0

Vehicular homicide suspect allowed to go to mother's funeral
Prosecutor: Trial unlikely until 2010

LAWRENCEVILLE - Quadruple vehicular homicide suspect Cody Rhoden - accused of triggering the deadliest interstate crash in Gwinnett's history nearly a year ago - was freed from the Gwinnett County Jail last month.

For about five hours.

Officials approved the Jan. 17 reprieve - the second in Rhoden's 10-month stay in jail - to allow the 21-year-old automotive technician from Gainesville to attend his mother's funeral. Rhoden's grandfather died in June.

During the temporary release, which was approved by Gwinnett County Sheriff Butch Conway, Rhoden's family paid for jail deputies to guard him, said Tracie Cason, the Assistant District Attorney overseeing his prosecution.

It could mark Rhoden's last brush with freedom for the foreseeable future. Cason said the case won't likely find its way to a trial calendar until 2010.

Judges twice denied Rhoden bond in 2008.

"We're looking at maybe next January for the trial," Cason said.

The Sheriff's Department routinely fields requests from family members to allow inmates to attend the funerals of close family. Department policy allows officials to evaluate those requests on a case-by-case basis.

Stacey Bourbonnais, Sheriff's Department spokeswoman, said temporary releases are granted unless the freed inmate poses a high-security risk or other unusual circumstances. In each case, off-duty deputies guard the inmate at the family's expense, she said.

Set of tasks -
a) List every person the news article names, giving each full name as it appears.
b) Copy the stretch of the news article from "Vehicular homicide suspect allowed" through "Jail last month." word for word.

Records shown -
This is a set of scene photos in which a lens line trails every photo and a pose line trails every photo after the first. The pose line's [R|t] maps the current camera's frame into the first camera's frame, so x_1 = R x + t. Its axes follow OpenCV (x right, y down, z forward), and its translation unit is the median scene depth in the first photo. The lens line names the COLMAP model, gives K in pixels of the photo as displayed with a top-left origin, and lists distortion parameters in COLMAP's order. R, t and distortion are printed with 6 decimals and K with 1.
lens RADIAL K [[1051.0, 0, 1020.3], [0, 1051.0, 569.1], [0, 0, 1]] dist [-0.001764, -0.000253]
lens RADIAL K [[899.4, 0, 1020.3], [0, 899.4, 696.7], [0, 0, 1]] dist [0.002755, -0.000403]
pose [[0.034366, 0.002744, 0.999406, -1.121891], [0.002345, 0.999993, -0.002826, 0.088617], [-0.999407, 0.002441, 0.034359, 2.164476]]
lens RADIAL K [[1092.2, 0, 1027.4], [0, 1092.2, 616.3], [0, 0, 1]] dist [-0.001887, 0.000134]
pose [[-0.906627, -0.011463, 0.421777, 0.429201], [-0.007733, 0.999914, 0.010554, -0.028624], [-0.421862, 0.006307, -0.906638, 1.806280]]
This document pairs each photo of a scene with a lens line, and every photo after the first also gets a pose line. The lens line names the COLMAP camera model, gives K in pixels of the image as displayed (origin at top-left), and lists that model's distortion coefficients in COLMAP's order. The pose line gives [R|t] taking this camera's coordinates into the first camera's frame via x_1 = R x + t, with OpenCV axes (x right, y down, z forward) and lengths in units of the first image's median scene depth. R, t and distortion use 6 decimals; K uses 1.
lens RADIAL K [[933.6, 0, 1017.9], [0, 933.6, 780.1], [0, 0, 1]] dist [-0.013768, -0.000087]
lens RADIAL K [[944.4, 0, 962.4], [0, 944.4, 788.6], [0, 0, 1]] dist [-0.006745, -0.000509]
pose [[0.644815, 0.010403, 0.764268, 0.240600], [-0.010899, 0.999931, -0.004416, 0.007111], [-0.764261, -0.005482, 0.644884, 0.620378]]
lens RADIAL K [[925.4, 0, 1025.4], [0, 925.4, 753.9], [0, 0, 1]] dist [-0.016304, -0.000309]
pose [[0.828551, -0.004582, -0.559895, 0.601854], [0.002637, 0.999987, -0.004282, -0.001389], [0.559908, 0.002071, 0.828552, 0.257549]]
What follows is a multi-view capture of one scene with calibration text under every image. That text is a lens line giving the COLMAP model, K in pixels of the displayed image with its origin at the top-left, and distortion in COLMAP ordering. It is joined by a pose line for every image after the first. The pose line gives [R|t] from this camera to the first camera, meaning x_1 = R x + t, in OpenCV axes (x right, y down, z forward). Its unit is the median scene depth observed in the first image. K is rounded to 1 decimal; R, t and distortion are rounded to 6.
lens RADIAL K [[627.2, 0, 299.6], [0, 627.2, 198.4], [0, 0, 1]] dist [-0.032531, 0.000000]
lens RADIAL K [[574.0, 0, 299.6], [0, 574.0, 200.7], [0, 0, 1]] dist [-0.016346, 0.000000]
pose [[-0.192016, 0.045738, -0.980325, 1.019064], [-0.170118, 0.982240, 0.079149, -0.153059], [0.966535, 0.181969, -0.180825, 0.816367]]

Answers to the tasks -
a) Cody Rhoden, Butch Conway, Tracie Cason, Stacey Bourbonnais

b)
Vehicular homicide suspect allowed to go to mother's funeral
Prosecutor: Trial unlikely until 2010

LAWRENCEVILLE - Quadruple vehicular homicide suspect Cody Rhoden - accused of triggering the deadliest interstate crash in Gwinnett's history nearly a year ago - was freed from the Gwinnett County Jail last month.